I had posted this same question a few weeks ago, and I'm about ready to give
up and just deal with the fact it's indexing more than I'd like. I've got my
site at winnefox.org/wals/new Problem is, it indexes everything in
winnefox.org (which is an entirely different department) as well as
everything in the wals folder. I've spent hours looking over the help
section at the bottom of spider.pl for all the references to call-back and
test_url and I'm just not getting it. Are there any example's anywhere that
explain this more plainly/ step-by-step? Kind of like a dummies guide?
Thank you in advance for any help you can provide.
> -----Original Message-----
> From: Bill Moseley [mailto:firstname.lastname@example.org]
> At 10:51 PM 06/29/02 -0700, Sutherland, Paul wrote:
> >I want to only index certain directories on a server.

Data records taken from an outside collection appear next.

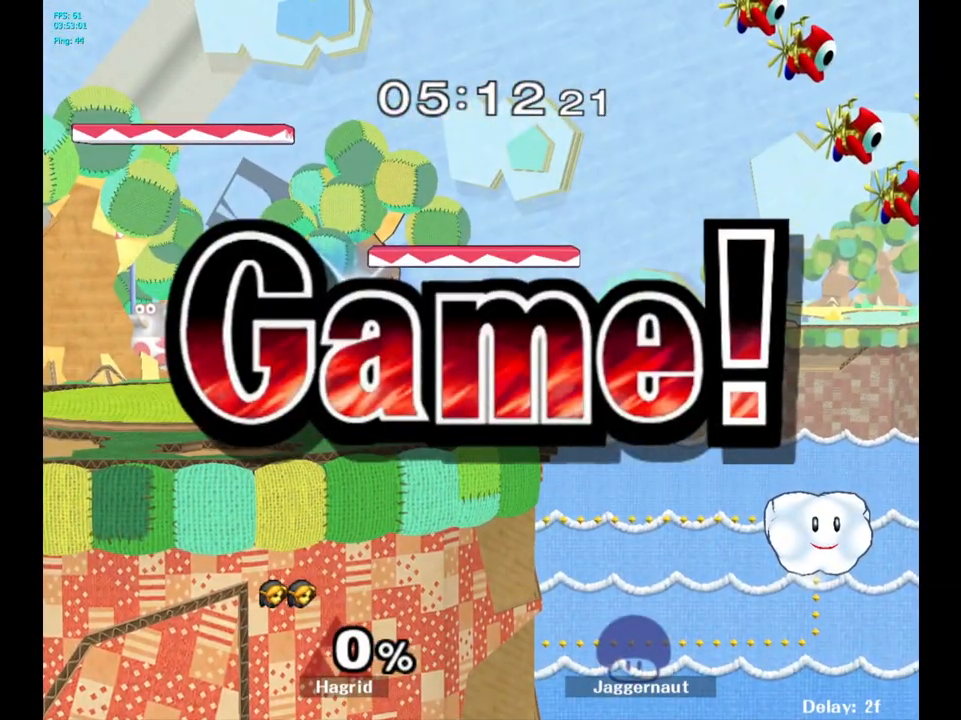
{"buttons": ["L1", "R1"], "left_stick": "center", "right_stick": "center", "events": [[433, "L1", "down"], [433, "R1", "down"]]}
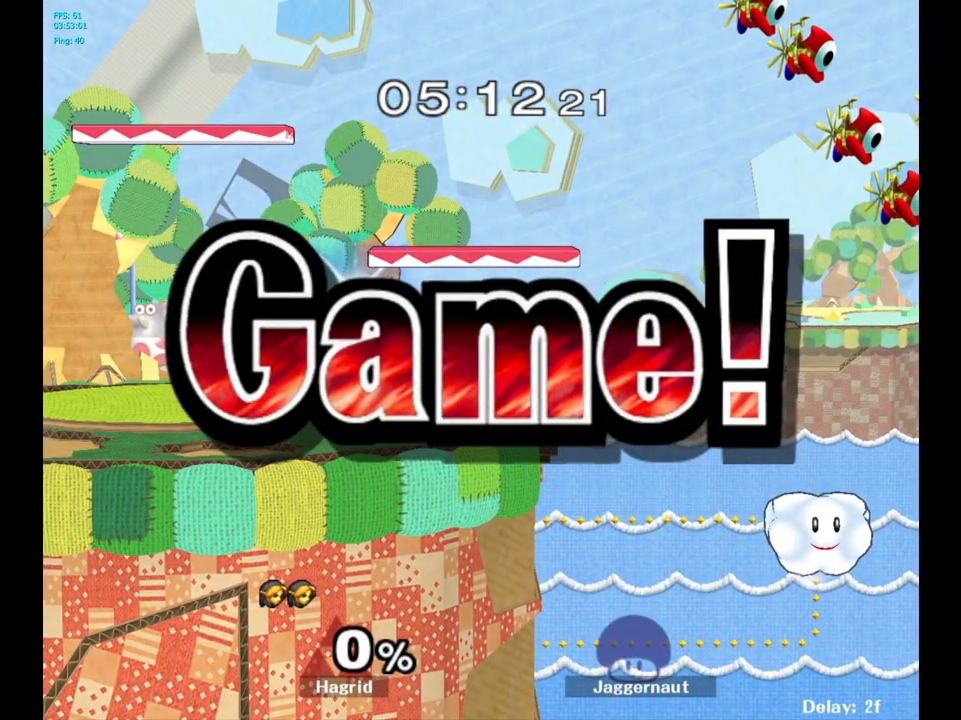
{"buttons": [], "left_stick": "center", "right_stick": "center", "events": [[100, "L1", "up"], [150, "R1", "up"]]}
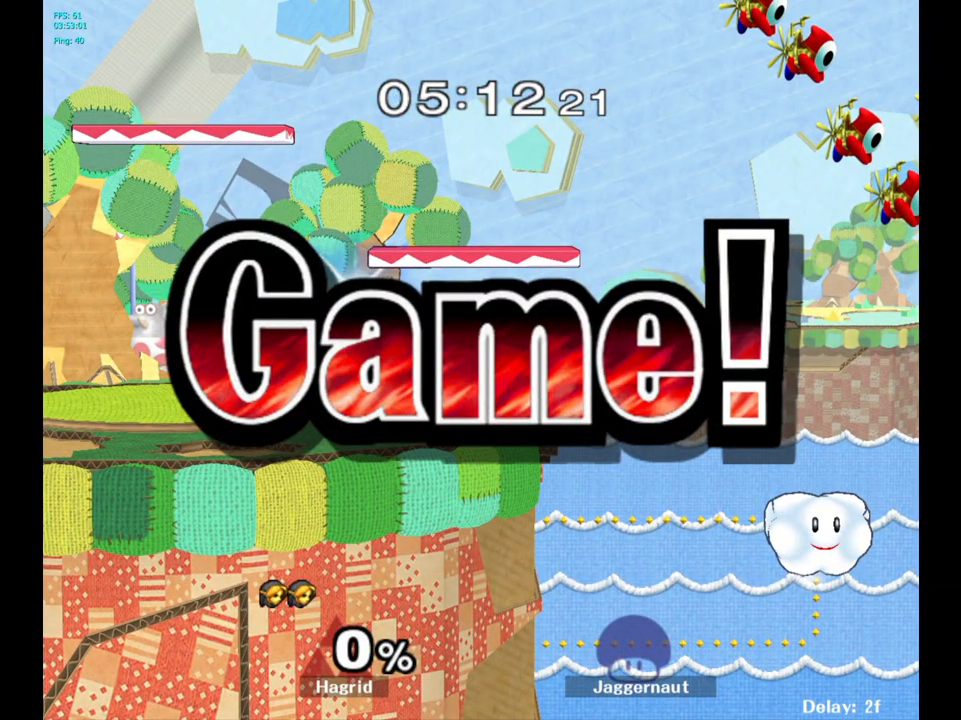
{"buttons": [], "left_stick": "up-right", "right_stick": "center", "events": [[50, "START", "down"], [150, "START", "up"], [267, "START", "down"], [350, "START", "up"], [383, "left_stick", "up-right"]]}
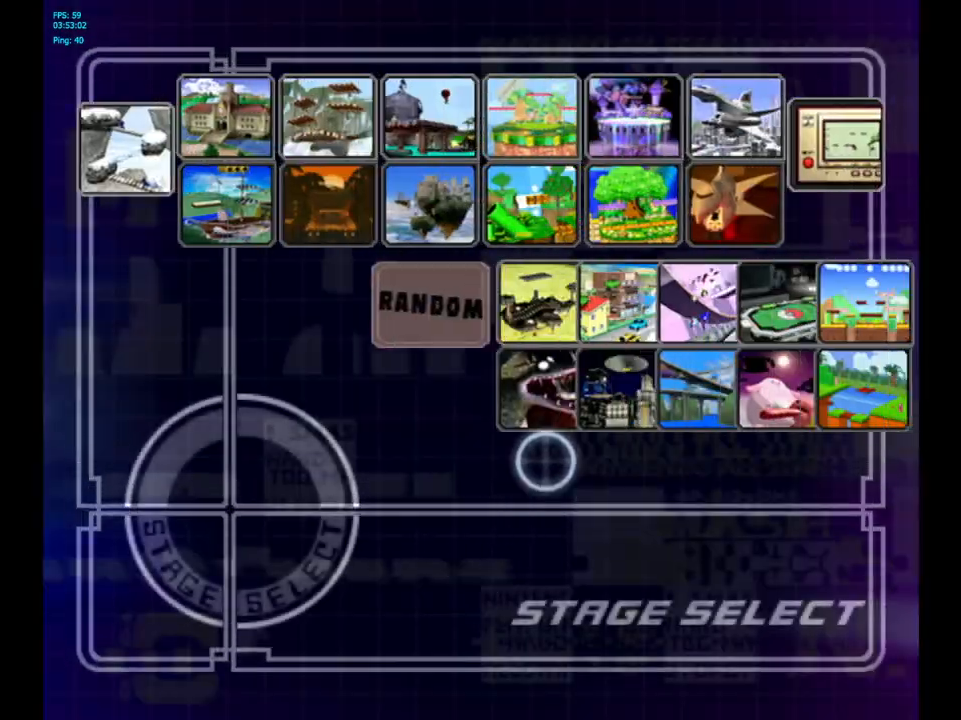
{"buttons": ["A"], "left_stick": "center", "right_stick": "center", "events": [[67, "left_stick", "up"], [283, "left_stick", "center"], [483, "A", "down"]]}
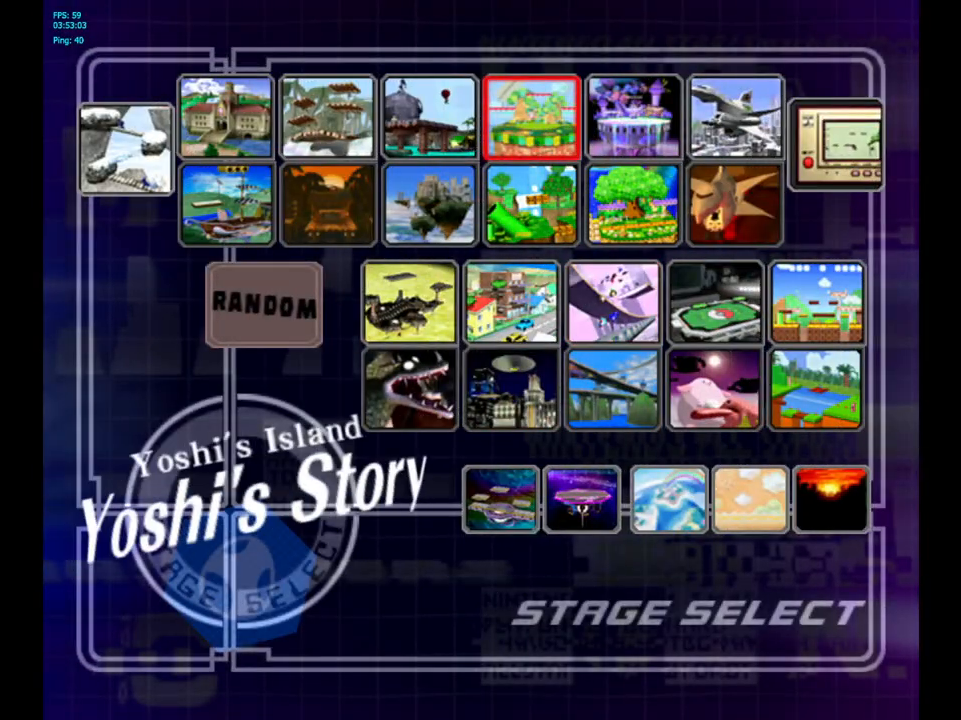
{"buttons": ["L1", "R1"], "left_stick": "center", "right_stick": "center", "events": [[183, "A", "up"], [183, "L1", "down"], [200, "R1", "down"]]}
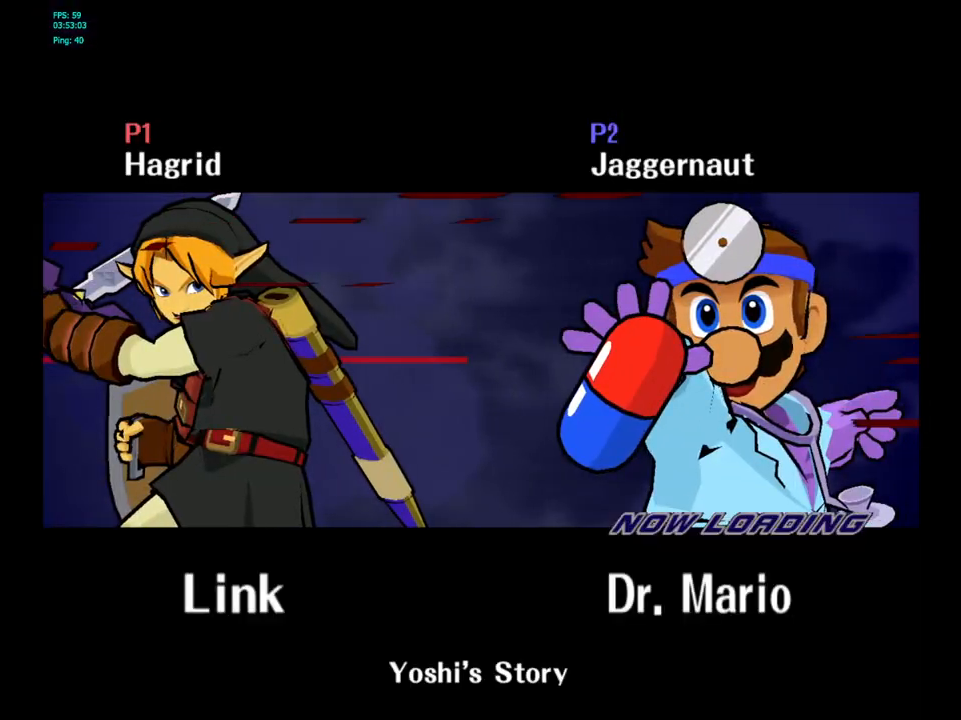
{"buttons": [], "left_stick": "center", "right_stick": "center", "events": [[117, "L1", "up"], [200, "L1", "down"], [333, "L1", "up"], [333, "R1", "up"]]}
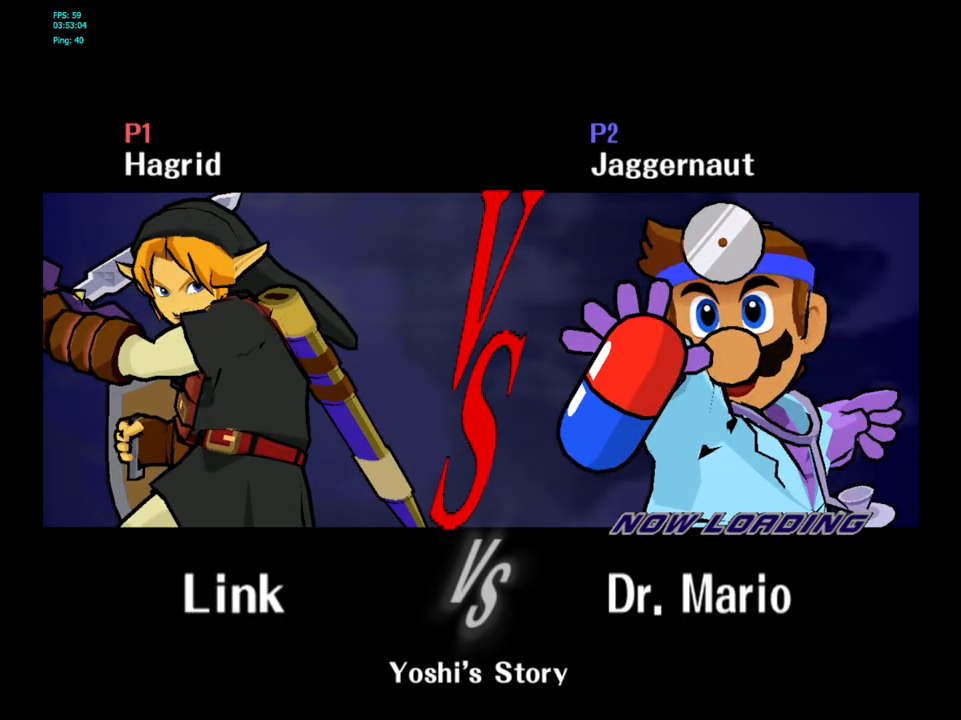
{"buttons": [], "left_stick": "center", "right_stick": "center", "events": []}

> >e.g. http://something.com/foo & http://somthing.com/bar but
> not the rest of
> >the site
> This is reasonably easy with 2.1-dev and the spider.pl file
> if you know a
> little perl.
> When using the spider.pl program you can define a call-back
> function that
> gets called for every URL extracted from the page. If the call-back
> function returns false then that URL will not be added to the
> list of URLs
> to spider.
> >From the top level directory of the swish-e distribution:
> perldoc prog-bin/spider.pl
> and search for "test_url".
Received on Wed Jul 3 18:23:43 2002